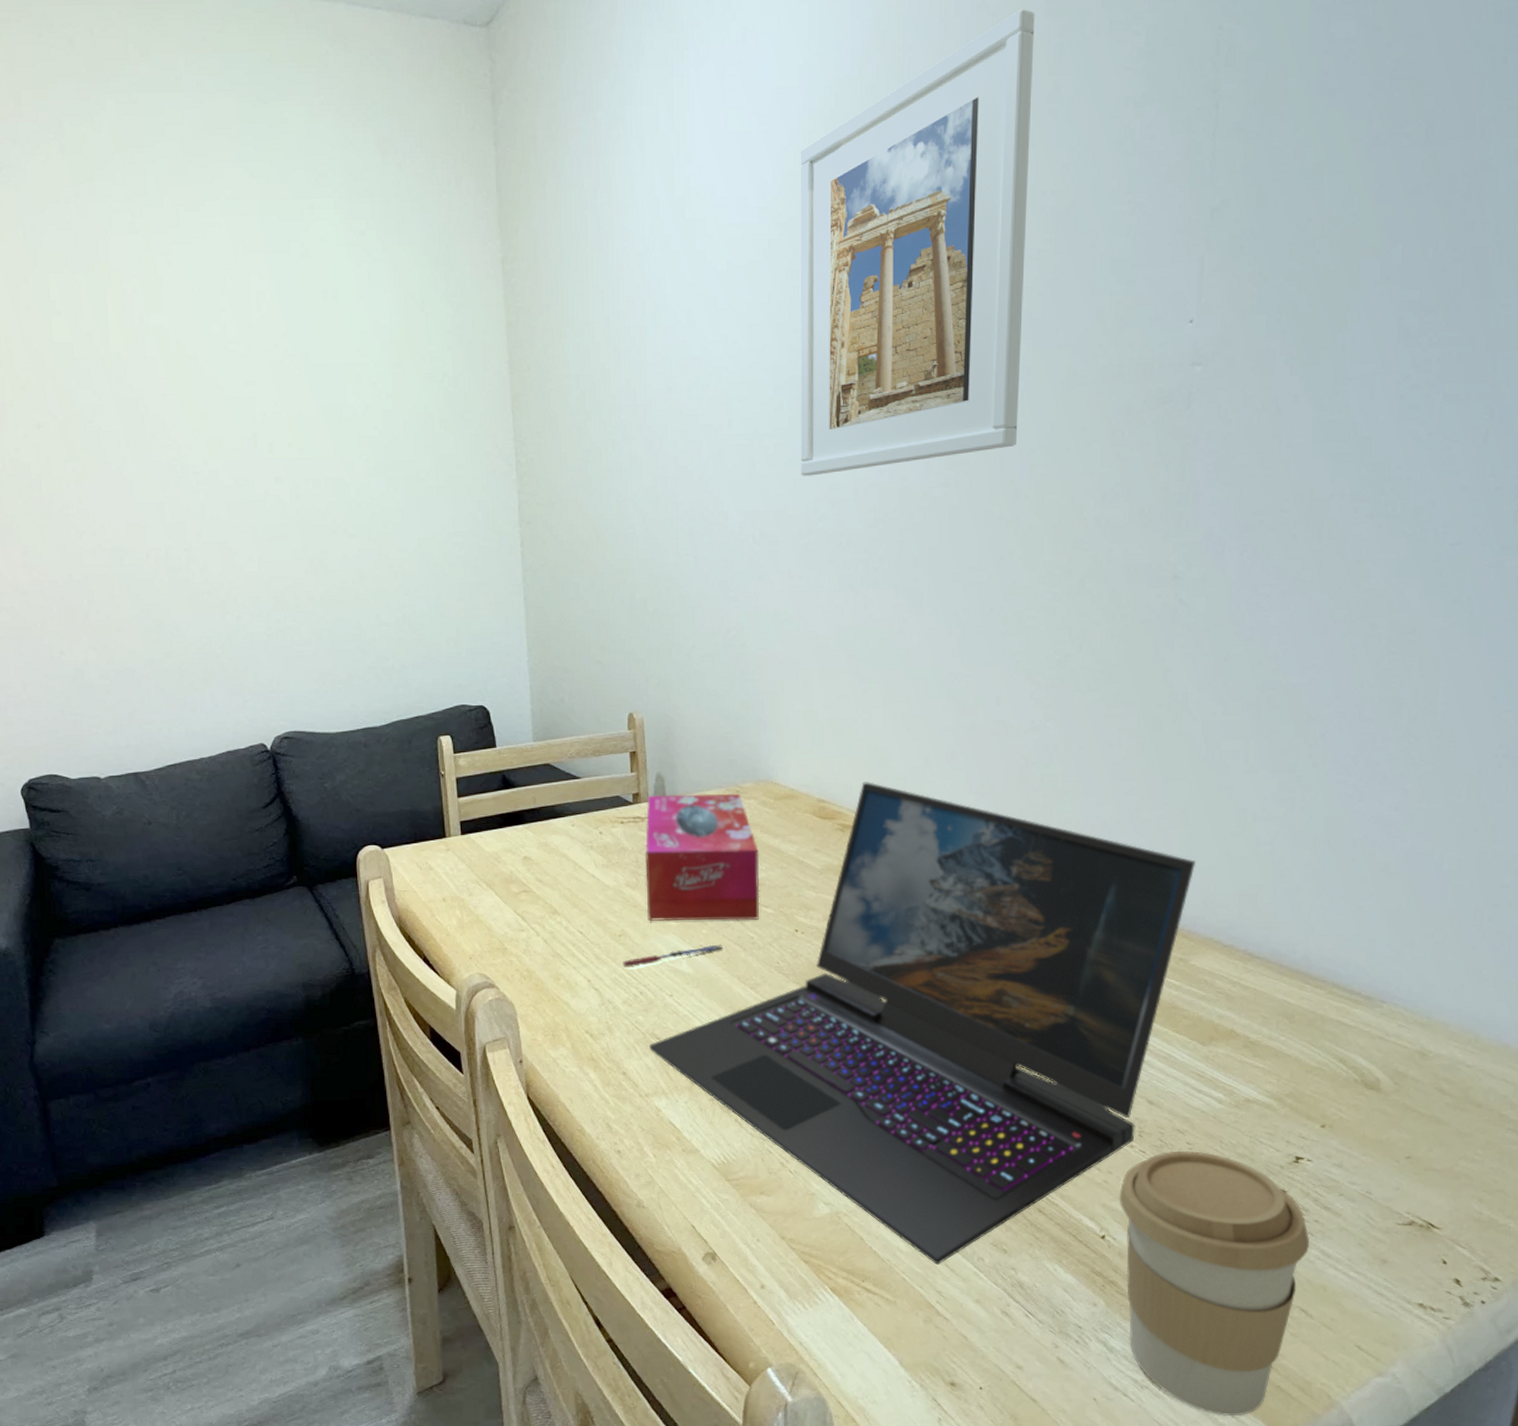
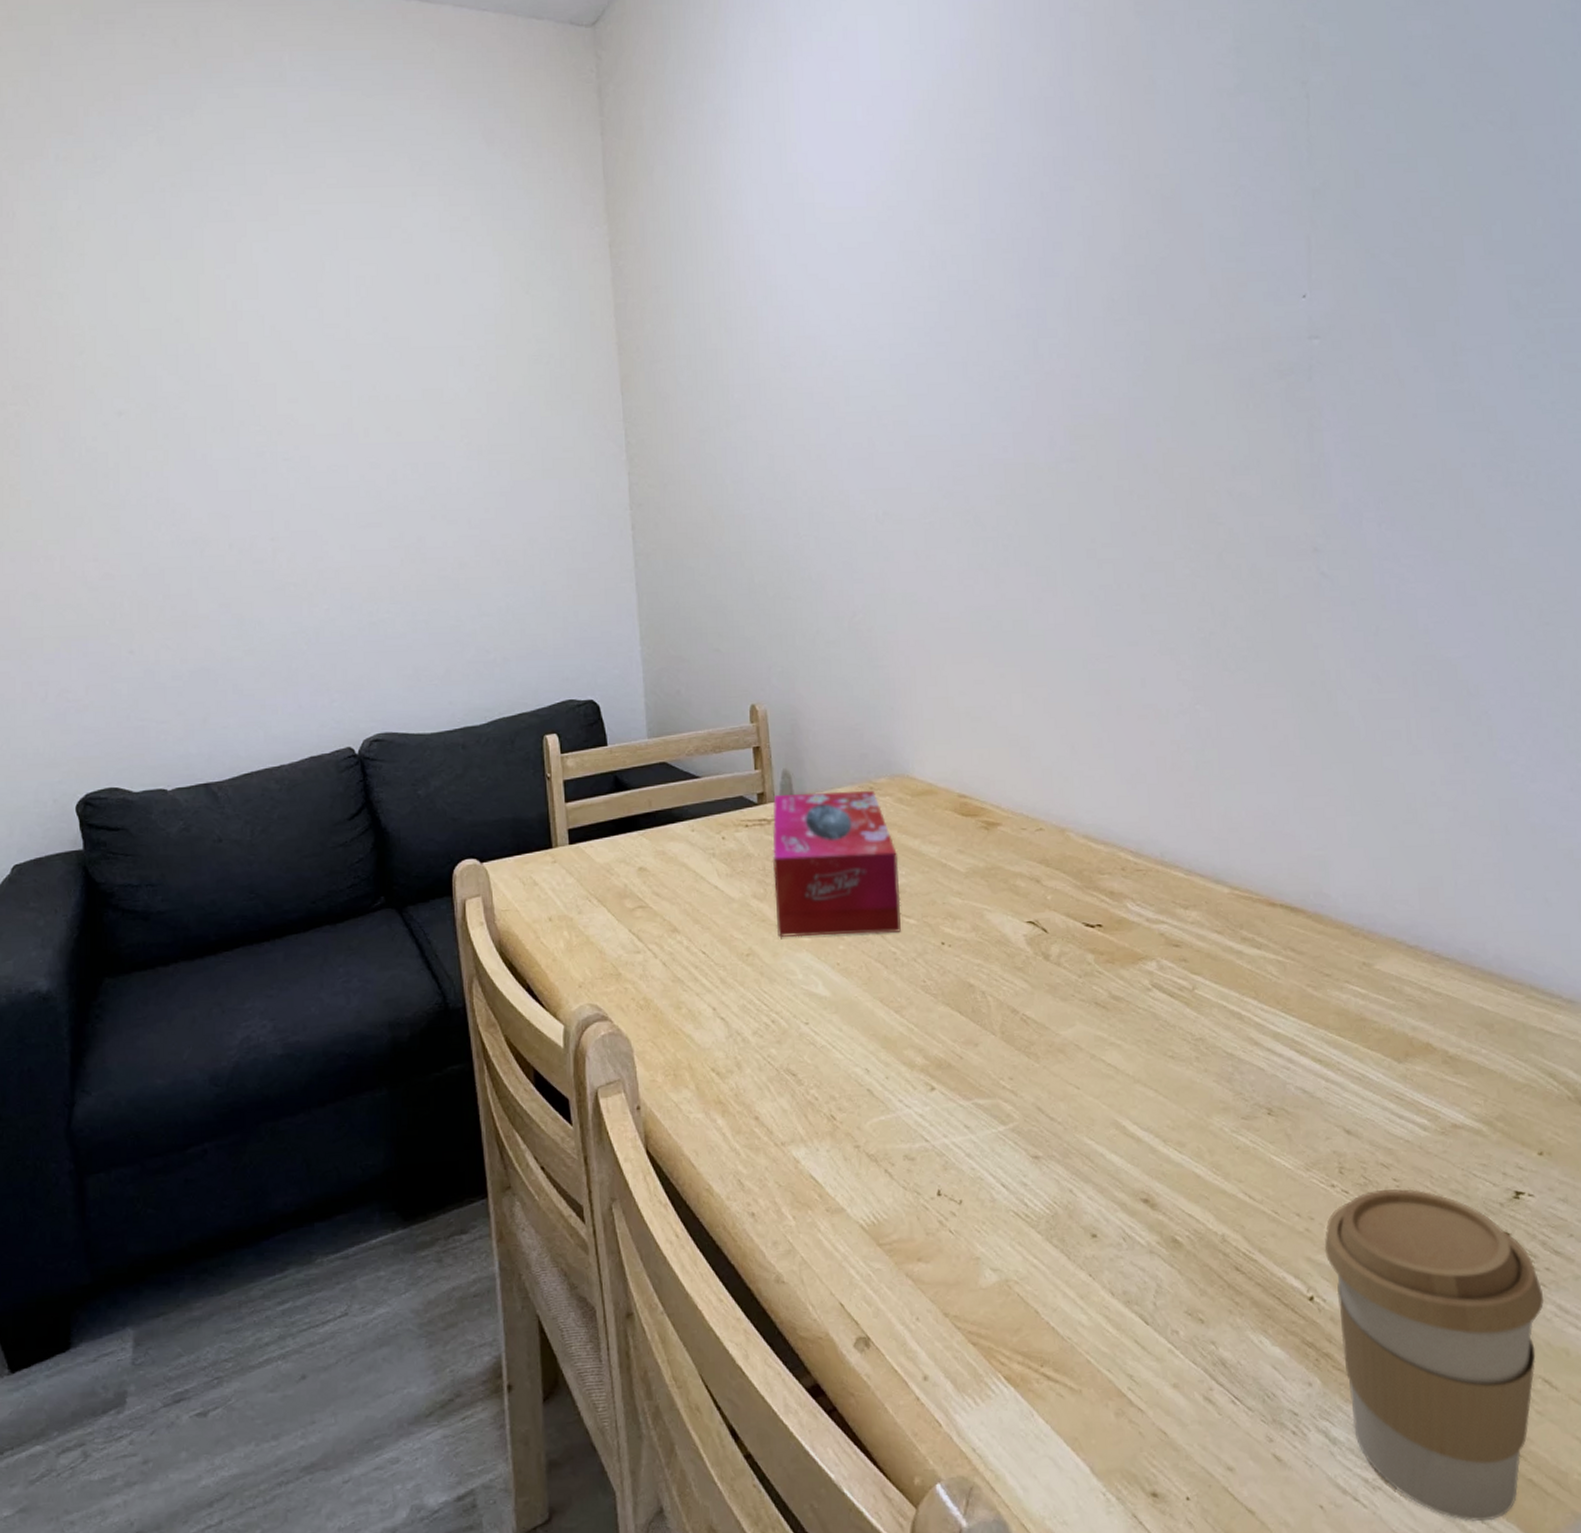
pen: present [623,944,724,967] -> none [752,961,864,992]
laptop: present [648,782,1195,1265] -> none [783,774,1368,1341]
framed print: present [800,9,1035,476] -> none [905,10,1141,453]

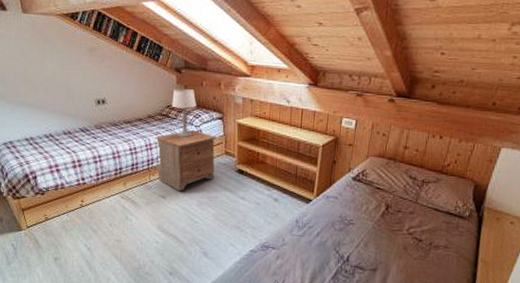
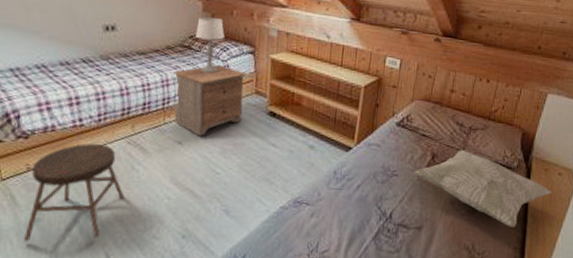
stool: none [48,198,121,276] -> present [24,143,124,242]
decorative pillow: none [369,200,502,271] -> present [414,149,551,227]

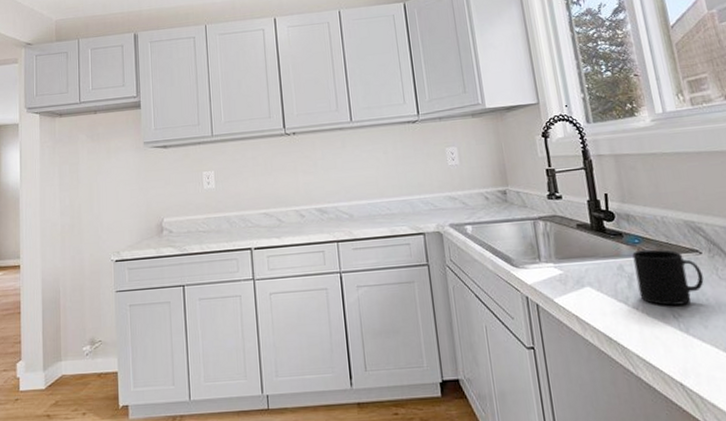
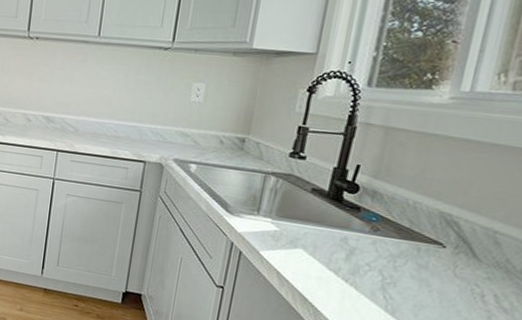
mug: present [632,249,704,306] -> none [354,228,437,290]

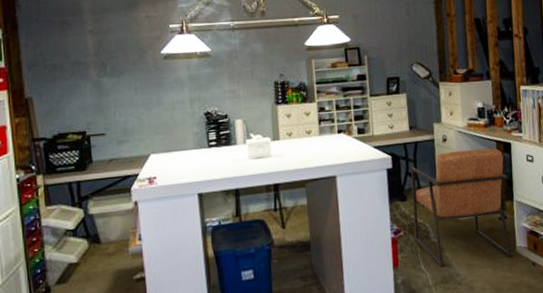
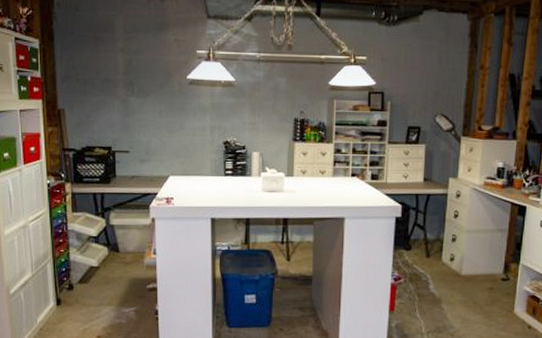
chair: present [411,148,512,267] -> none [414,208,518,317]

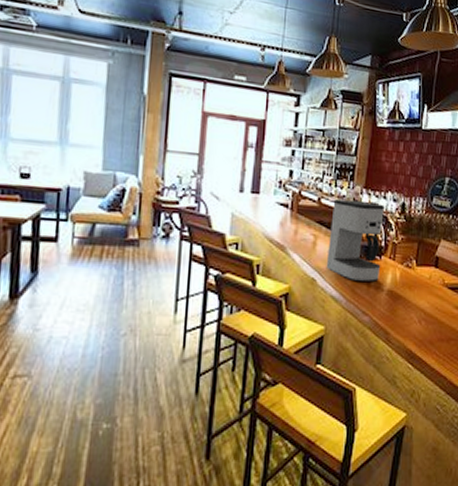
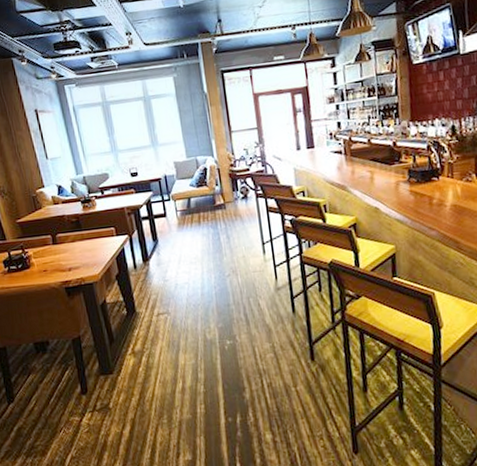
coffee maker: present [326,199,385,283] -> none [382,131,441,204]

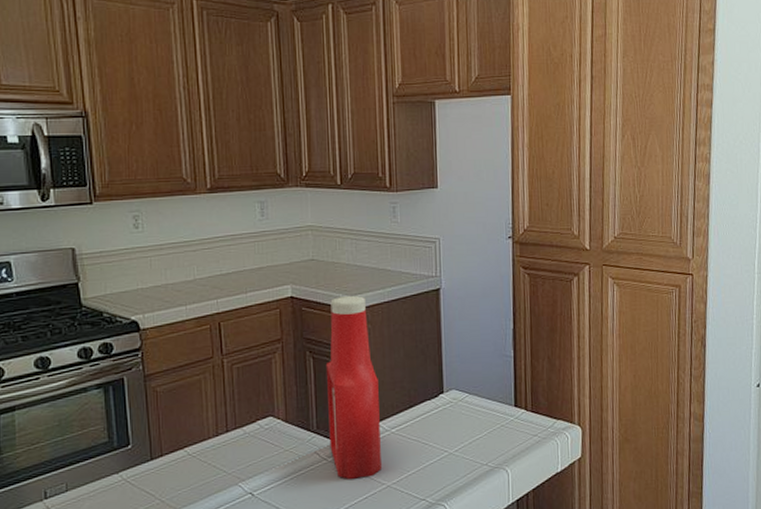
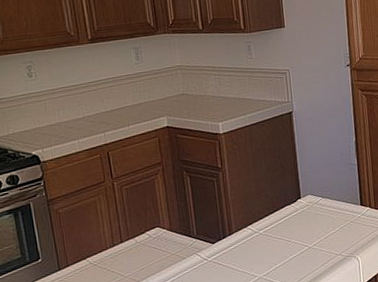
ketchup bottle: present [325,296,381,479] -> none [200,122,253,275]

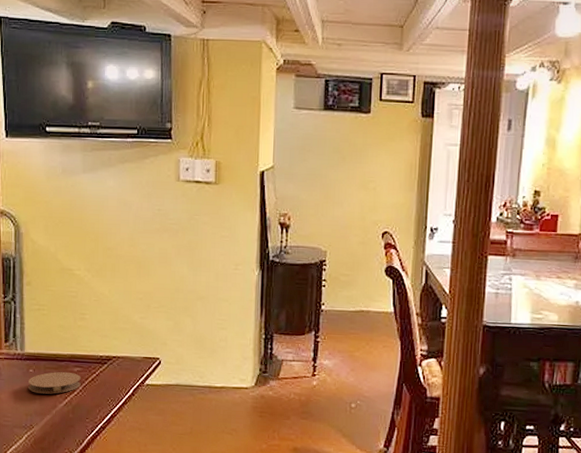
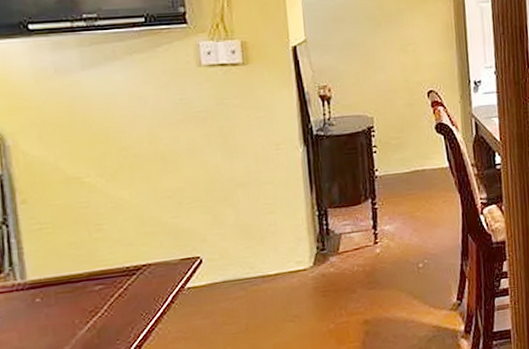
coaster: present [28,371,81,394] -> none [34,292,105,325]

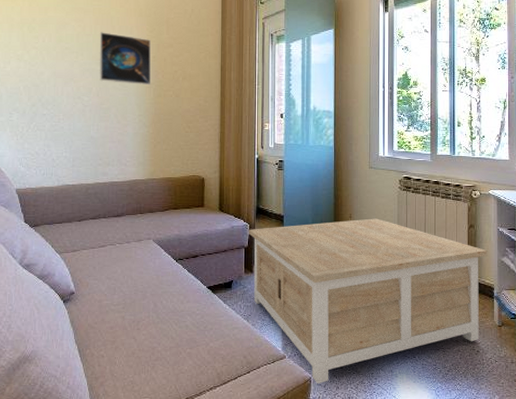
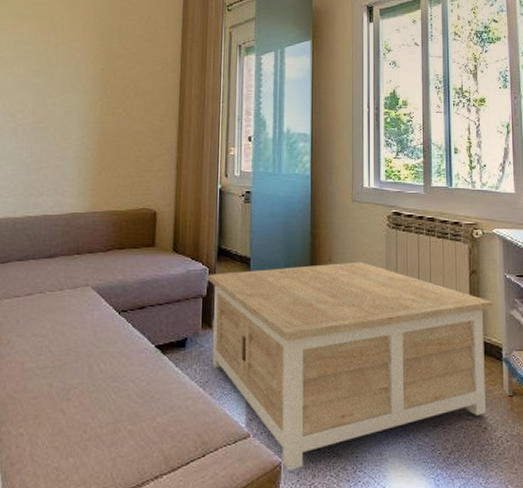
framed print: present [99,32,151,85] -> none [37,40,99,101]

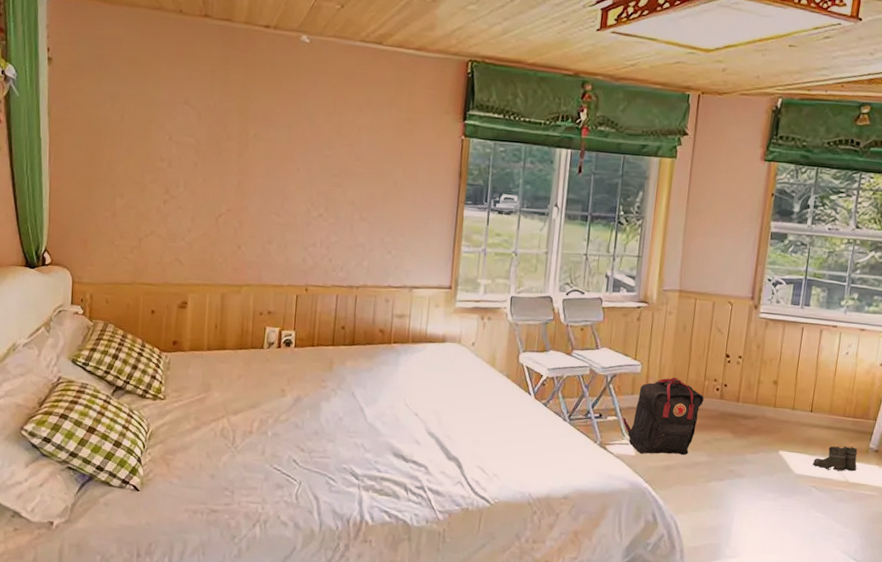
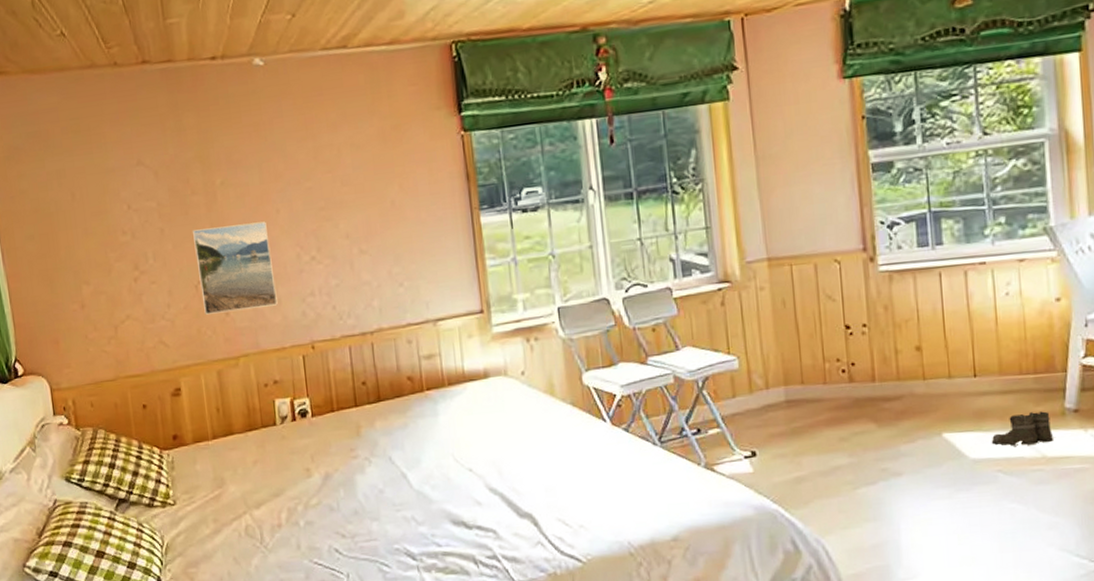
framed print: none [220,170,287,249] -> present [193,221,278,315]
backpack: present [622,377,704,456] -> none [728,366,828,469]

※

Excluding the pictures, restate word for word the lines from the one that holds "framed print: present [800,9,1035,476]" through the last line of the entries, both ends included.

framed print: present [800,9,1035,476] -> none [905,10,1141,453]

stool: none [48,198,121,276] -> present [24,143,124,242]
decorative pillow: none [369,200,502,271] -> present [414,149,551,227]

mug: present [632,249,704,306] -> none [354,228,437,290]

chair: present [411,148,512,267] -> none [414,208,518,317]

coffee maker: present [326,199,385,283] -> none [382,131,441,204]

ketchup bottle: present [325,296,381,479] -> none [200,122,253,275]

coaster: present [28,371,81,394] -> none [34,292,105,325]

framed print: present [99,32,151,85] -> none [37,40,99,101]

framed print: none [220,170,287,249] -> present [193,221,278,315]
backpack: present [622,377,704,456] -> none [728,366,828,469]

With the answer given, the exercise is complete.